### What the task asks
Please copy the stretch of the forum thread on infidelity from "In my opinion, I" through "had one response.", swapping "anonymous letter" for "unsigned note".

# Should i tell or would i be wrong



## misty111 (Nov 13, 2012)

Hello my first post so please bear with me
my husband of 13 years has been having an on - off and i think still is having an affair-relationship with a widowed woman that i know, he has been bouncing back and forward for the best part of 16mths (my fault i know) for putting up with this, i am 99.9 pc sure that i have had enough of heartbreak, pain and all the other stuff that comes with infidelity i have been a living hell since i found out, both sides of our familes know also friends as i brought it all out into the open when i found out, could i have some ideas, imput or advice regarding this....... the woman pos that my husband is with has also been with another married man not an ongowing affair as such she slept with him a couple of times, i know both him and his wife, where they work and the likes we are not friends as such but would say hi if we met each other, we live in a small community where everyone more or less knows everyone else, i HATE the woman my husband was with and really want to mess her life up as she well i know both of them have mine, will i tell this other woman about her husband ? we both have mutual friends on facebook so its not a problem , half of me wants to (this lady hasnt a clue) or not ? i dont want to hurt her but i want to get at this woman my husband was with... but am going to devastate a lady that has done no harm to me into the bargain, when i get angry im about to do it and then part of me pulls back , please any thoughts on this are welcomed


----------



## disrespected (Nov 13, 2012)

In my opinion, I think that you should stay out of it and concentrate on your own relationship. I know it is a small town so that is the main reason. You don't want to be "that person" that is talked about for meddling in someone elses life. I know it would feel great as it would feel like a revenge on the widowed %3^8. But in the end you would suffer more from it by having rumours start up. If you want to do it I think that sending her an anonymous letter would be more helpful as it wouldn't put you on the spot and it wouldn't get your name involved in it. But you would have to put some kind of evidence in there to support it. If it doesn't do anything at all it would at least put her radar up and have her start thinking.


----------



## disrespected (Nov 13, 2012)

Please take a look at my post and tell me what you think if you have time. It is short as I have only had one response. 

http://talkaboutmarriage.com/coping-infidelity/60671-disrespected.html


----------



## KanDo (Jun 15, 2011)

### Information provided
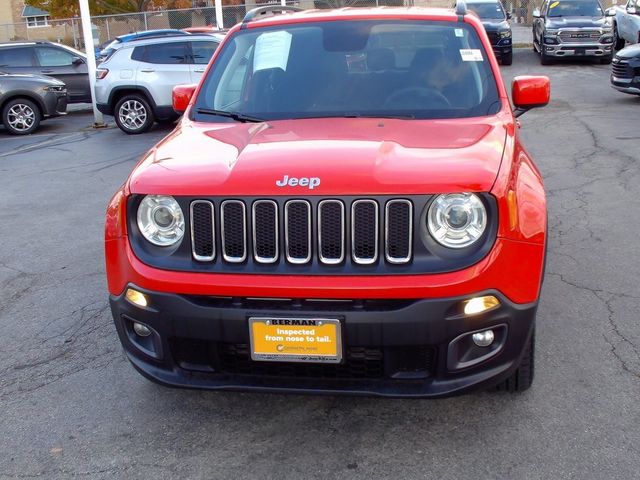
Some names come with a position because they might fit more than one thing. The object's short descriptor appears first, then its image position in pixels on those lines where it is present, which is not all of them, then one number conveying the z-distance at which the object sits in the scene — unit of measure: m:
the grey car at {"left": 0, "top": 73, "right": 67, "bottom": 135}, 14.34
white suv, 14.03
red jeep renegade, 2.98
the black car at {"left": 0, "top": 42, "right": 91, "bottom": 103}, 17.25
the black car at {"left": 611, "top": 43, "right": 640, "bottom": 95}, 12.82
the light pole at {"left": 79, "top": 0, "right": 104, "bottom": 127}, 14.92
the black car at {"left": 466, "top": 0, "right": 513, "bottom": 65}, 20.58
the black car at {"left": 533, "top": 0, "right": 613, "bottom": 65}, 20.02
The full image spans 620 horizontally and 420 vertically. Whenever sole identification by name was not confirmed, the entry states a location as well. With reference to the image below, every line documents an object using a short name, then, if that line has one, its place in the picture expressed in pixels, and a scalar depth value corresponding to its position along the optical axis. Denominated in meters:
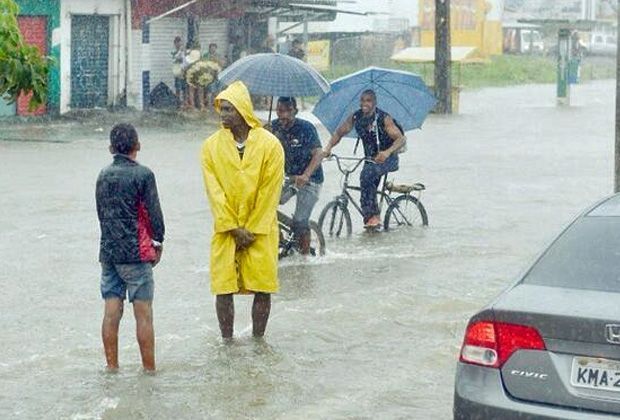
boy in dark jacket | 8.60
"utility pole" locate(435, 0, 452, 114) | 36.59
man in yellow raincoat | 9.43
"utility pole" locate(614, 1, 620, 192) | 12.56
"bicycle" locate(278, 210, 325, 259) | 13.16
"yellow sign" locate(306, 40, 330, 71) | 47.94
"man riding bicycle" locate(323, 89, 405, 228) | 14.91
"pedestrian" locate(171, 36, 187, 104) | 34.53
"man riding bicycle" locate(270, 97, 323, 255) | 12.44
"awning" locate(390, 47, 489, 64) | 44.56
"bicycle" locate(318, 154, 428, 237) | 14.88
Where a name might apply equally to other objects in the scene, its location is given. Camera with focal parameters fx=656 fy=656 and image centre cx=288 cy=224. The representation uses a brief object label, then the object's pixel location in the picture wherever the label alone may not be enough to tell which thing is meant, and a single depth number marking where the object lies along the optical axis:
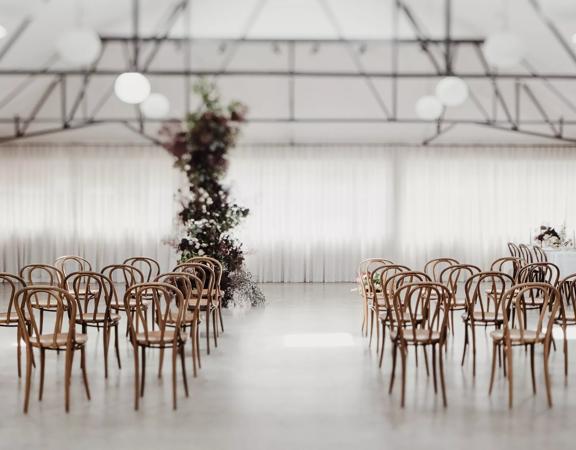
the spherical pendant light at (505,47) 5.98
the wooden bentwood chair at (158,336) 4.70
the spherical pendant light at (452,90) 7.06
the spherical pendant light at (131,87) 6.36
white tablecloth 9.90
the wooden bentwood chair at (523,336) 4.76
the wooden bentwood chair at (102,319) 5.55
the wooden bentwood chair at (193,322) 5.32
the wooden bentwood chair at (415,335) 4.84
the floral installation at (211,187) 6.93
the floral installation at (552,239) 10.86
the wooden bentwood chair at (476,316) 5.69
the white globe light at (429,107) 8.73
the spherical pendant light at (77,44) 5.42
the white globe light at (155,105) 8.05
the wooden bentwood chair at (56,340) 4.62
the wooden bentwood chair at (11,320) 5.49
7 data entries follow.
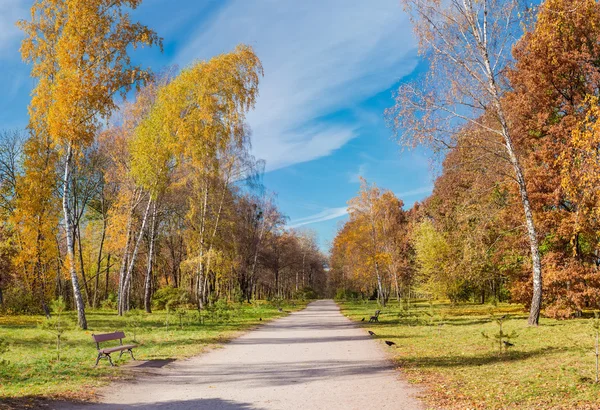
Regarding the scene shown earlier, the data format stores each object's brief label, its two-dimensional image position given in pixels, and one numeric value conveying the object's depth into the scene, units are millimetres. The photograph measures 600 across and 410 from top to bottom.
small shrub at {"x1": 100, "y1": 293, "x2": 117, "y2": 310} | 34969
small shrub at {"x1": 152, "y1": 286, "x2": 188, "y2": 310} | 28934
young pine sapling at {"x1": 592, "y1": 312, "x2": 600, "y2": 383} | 7452
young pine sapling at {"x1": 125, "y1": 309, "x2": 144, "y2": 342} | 14500
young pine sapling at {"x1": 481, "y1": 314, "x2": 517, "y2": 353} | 9614
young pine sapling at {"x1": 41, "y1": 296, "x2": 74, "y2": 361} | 10977
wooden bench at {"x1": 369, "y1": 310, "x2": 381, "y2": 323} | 20962
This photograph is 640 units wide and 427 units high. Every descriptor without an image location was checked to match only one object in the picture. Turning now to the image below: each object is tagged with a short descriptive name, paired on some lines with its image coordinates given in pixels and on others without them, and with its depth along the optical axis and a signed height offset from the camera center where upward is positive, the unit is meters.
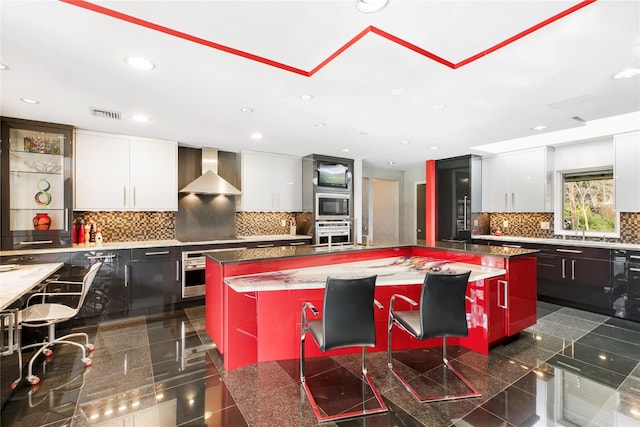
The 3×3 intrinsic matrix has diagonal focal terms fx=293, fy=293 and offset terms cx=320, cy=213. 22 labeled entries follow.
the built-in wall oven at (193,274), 4.25 -0.88
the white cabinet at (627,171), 3.93 +0.57
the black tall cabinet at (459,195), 5.61 +0.37
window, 4.55 +0.17
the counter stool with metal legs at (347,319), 1.98 -0.72
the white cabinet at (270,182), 5.13 +0.58
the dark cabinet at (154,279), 3.90 -0.89
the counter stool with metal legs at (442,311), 2.16 -0.73
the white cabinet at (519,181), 4.95 +0.57
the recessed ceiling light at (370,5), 1.56 +1.13
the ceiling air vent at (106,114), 3.16 +1.12
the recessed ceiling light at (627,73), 2.27 +1.10
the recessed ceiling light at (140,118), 3.31 +1.12
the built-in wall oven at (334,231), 5.36 -0.32
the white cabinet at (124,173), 3.88 +0.59
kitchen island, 2.55 -0.73
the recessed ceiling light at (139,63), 2.09 +1.11
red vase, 3.52 -0.08
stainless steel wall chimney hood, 4.65 +0.53
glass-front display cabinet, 3.38 +0.37
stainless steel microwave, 5.41 +0.15
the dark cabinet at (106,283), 3.55 -0.88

### Expected output
In my opinion, I think that you should stay out of it and concentrate on your own relationship. I know it is a small town so that is the main reason. You don't want to be "that person" that is talked about for meddling in someone elses life. I know it would feel great as it would feel like a revenge on the widowed %3^8. But in the end you would suffer more from it by having rumours start up. If you want to do it I think that sending her an unsigned note would be more helpful as it wouldn't put you on the spot and it wouldn't get your name involved in it. But you would have to put some kind of evidence in there to support it. If it doesn't do anything at all it would at least put her radar up and have her start thinking.


----------



## disrespected (Nov 13, 2012)

Please take a look at my post and tell me what you think if you have time. It is short as I have only had one response.